Invitée de l’émission « L’invité du matin » sur la Chaîne I de la radio nationale, Hassiba Kouasmia, sous-directrice de la circulation routière au ministère de l’Intérieur, a tranché net. « Le nouveau projet de loi n’interdit pas l’utilisation du système de géolocalisation (GPS). Il s’agit d’un outil d’orientation qui va dans le sens de la sécurité routière ». Le message se veut clair et sans ambiguïté.

Algérie : ce que dit la responsable sur l’usage du GPS

La responsable fait toutefois une distinction essentielle. Le texte classe l’usage du téléphone portable ou des appareils audiovisuels en conduisant parmi les infractions de quatrième degré. Motif : la distraction. « Le téléphone détourne l’attention du conducteur. C’est précisément ce que la loi cherche à réduire », explique-t-elle.

Autrement dit, tenir son téléphone en main, écrire un message ou naviguer sur des vidéos reste sanctionnable. En revanche, un GPS fixé, utilisé comme aide à l’orientation, ne pose pas problème en Algérie. Une nuance que beaucoup ont visiblement ignorée en ligne.
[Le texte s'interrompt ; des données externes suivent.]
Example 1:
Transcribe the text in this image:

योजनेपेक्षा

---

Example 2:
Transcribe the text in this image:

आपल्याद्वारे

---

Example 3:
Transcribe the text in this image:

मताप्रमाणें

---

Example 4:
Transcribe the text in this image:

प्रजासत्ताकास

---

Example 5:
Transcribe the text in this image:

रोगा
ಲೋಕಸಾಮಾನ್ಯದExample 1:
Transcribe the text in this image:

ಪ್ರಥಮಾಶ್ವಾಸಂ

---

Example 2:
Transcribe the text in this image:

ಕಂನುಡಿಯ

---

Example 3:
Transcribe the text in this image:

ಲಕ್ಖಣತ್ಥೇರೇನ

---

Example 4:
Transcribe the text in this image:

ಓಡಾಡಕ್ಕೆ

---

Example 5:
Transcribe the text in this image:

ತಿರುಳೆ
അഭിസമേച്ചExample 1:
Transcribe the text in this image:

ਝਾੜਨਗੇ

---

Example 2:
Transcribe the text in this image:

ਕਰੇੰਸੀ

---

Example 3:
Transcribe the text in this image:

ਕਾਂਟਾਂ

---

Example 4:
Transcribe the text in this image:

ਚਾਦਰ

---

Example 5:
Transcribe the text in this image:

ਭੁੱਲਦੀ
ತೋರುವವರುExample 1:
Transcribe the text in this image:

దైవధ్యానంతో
Une loi dictée par l’urgence

Si le ministère serre la vis, ce n’est pas par hasard. Les chiffres parlent. Durant les dix premiers mois de 2025, les routes algériennes ont fait plus de 3 000 morts et 31 000 blessés. Un bilan lourd, qui pèse dans chaque débat. « La loi répond à une situation préoccupante. Elle mise sur la prévention, la formation et la digitalisation », insiste Hassiba Kouasmia.
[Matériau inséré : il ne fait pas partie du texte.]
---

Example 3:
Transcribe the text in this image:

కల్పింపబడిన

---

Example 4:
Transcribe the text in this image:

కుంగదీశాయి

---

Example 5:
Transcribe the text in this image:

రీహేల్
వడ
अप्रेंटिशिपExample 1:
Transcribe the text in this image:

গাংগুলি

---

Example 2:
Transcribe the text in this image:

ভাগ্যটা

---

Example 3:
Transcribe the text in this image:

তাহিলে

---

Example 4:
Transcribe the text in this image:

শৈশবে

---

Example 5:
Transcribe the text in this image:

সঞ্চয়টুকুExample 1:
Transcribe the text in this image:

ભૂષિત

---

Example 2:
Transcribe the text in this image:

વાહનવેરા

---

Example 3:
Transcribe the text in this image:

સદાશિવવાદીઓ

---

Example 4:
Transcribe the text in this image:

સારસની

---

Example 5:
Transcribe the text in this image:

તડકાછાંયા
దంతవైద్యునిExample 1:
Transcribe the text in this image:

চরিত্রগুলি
Le projet comprend 190 articles, organisés autour des règles de circulation, du permis de conduire, des exigences techniques des véhicules et des mécanismes de contrôle. L’objectif affiché : changer les comportements, pas multiplier les sanctions pour le principe.

Ce qui change, concrètement

Dans le nouveau projet de loi sur la circulation routière, les infractions se répartissent en quatre degrés, avec des amendes allant de 4 000 à 13 000 dinars, doublables dans les cas graves. Alcool, stupéfiants, blessures ou homicide involontaire

Parmi les nouveautés : jeter des déchets depuis un véhicule devient une infraction, sanctionnée par 6 000 dinars. Sécurité et environnement se croisent désormais dans le même article.

Adopté par l’Assemblée populaire nationale le 24 décembre, le projet attend encore l’examen du Conseil de la Nation. Des ajustements restent possibles. Le ministère dit rester ouvert aux remarques des syndicats et des citoyens. Une chose, en revanche, semble acquise : le GPS n’a rien d’illégal en Algérie. Sur les routes comme sur les réseaux, la précision reste parfois la meilleure boussole.